#### [Aim of the task]
Answer these questions from the post on diabetic ketoacidosis:
(a) Which three ketone bodies does it name?
(b) For palmitoyl CoA, how many protons and how many molecules of acetyl CoA does the cited equation indicate?
(c) At which reactions were protons added to the modified textbook drawing?

##### Study text #####

[Babcock_Hall]

Diabetic ketoacidosis is seen in type I and occasionally type II diabetes, and it is a serious complication.  The slowing down of the Krebs' cycle causes the acetyl CoA produced in the β-oxidation of fatty acylthioesters to be shunted toward the production of ketone bodies, acetone, acetoacetate and hydroxybutyrate.  What I am trying to understand is the reason for the acidosis.  The biochemistry textbooks I have consulted so far mention that two of these compounds are acids (when written as neutral molecules).  However in the presentations of the pathways I have looked at, the reactions are not always correctly balanced, if I am not mistaken.  One possibility is that the production of ketone bodies is not the source of the acid, but rather it is the β-oxidation.  One equation I have seen indicates that for the 16-carbon saturated fatty acyl thioester palmitoyl CoA, there are 7 protons produced, along with 8 molecules of acetyl CoA.  I am attaching a pdf file of the pathway.  In this drawing I modified a textbook presentation to include protons at reactions 2 and 4.

##### Data records #####

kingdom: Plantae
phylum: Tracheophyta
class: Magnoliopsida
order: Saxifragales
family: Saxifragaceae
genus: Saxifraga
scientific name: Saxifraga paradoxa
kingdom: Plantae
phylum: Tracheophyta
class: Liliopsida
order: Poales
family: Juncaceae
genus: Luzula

#####
##### Data records #####

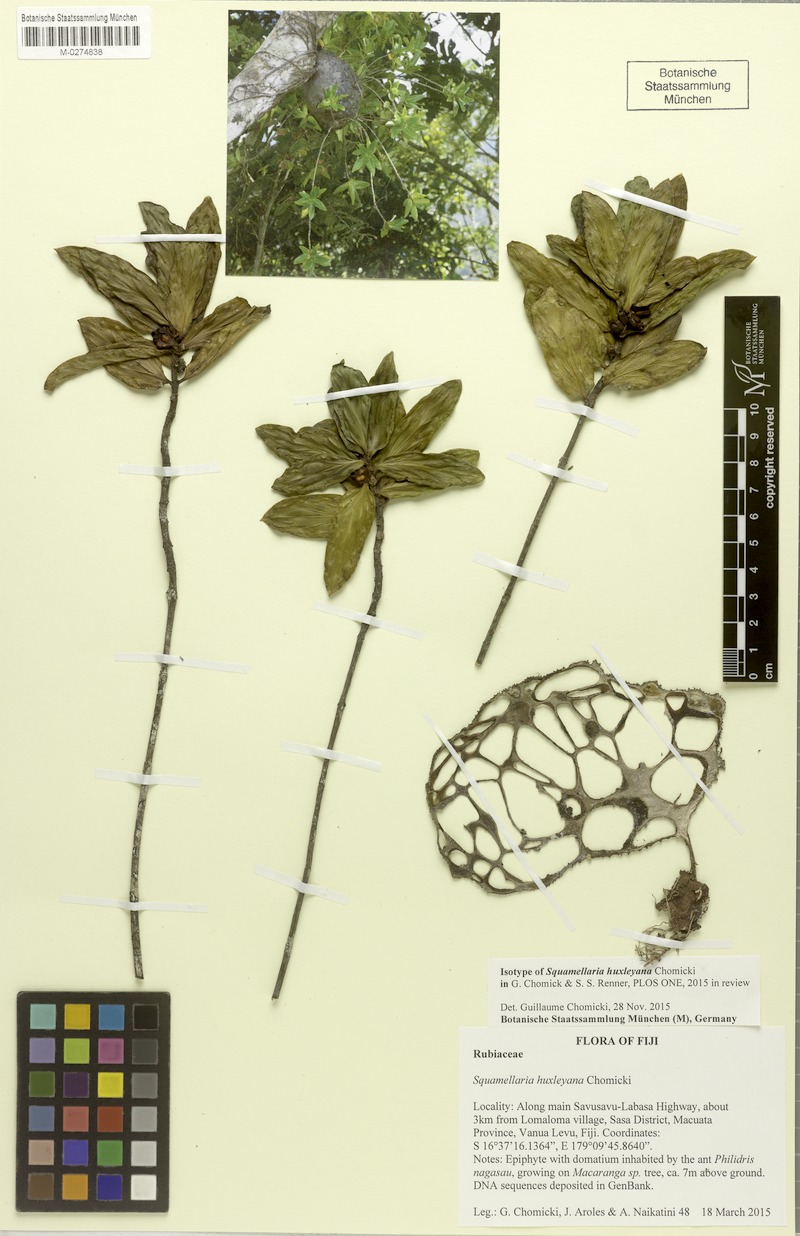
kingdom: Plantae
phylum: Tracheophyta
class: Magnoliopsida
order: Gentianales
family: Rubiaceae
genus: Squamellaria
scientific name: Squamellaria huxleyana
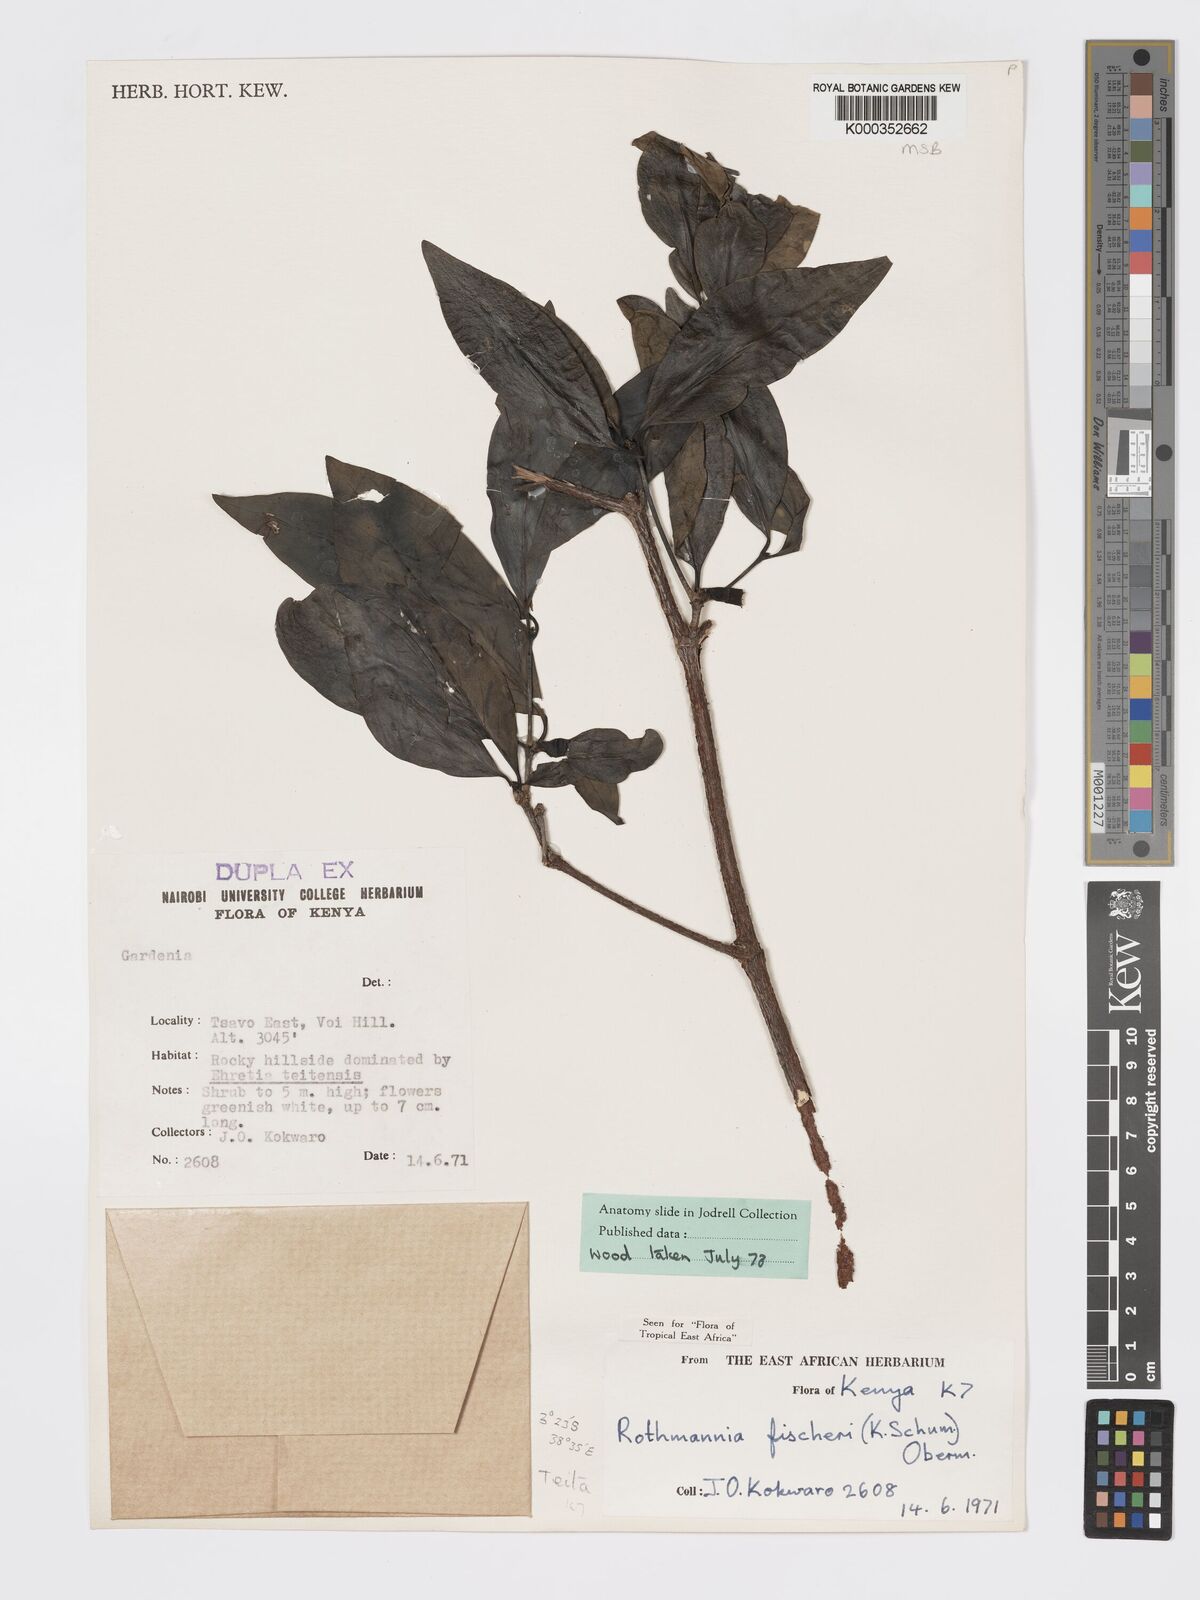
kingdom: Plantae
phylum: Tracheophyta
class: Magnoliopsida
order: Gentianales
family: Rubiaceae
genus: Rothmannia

#####

#### [Result]
(a) Acetone, acetoacetate and hydroxybutyrate.
(b) Seven protons and eight molecules of acetyl CoA.
(c) Reactions 2 and 4.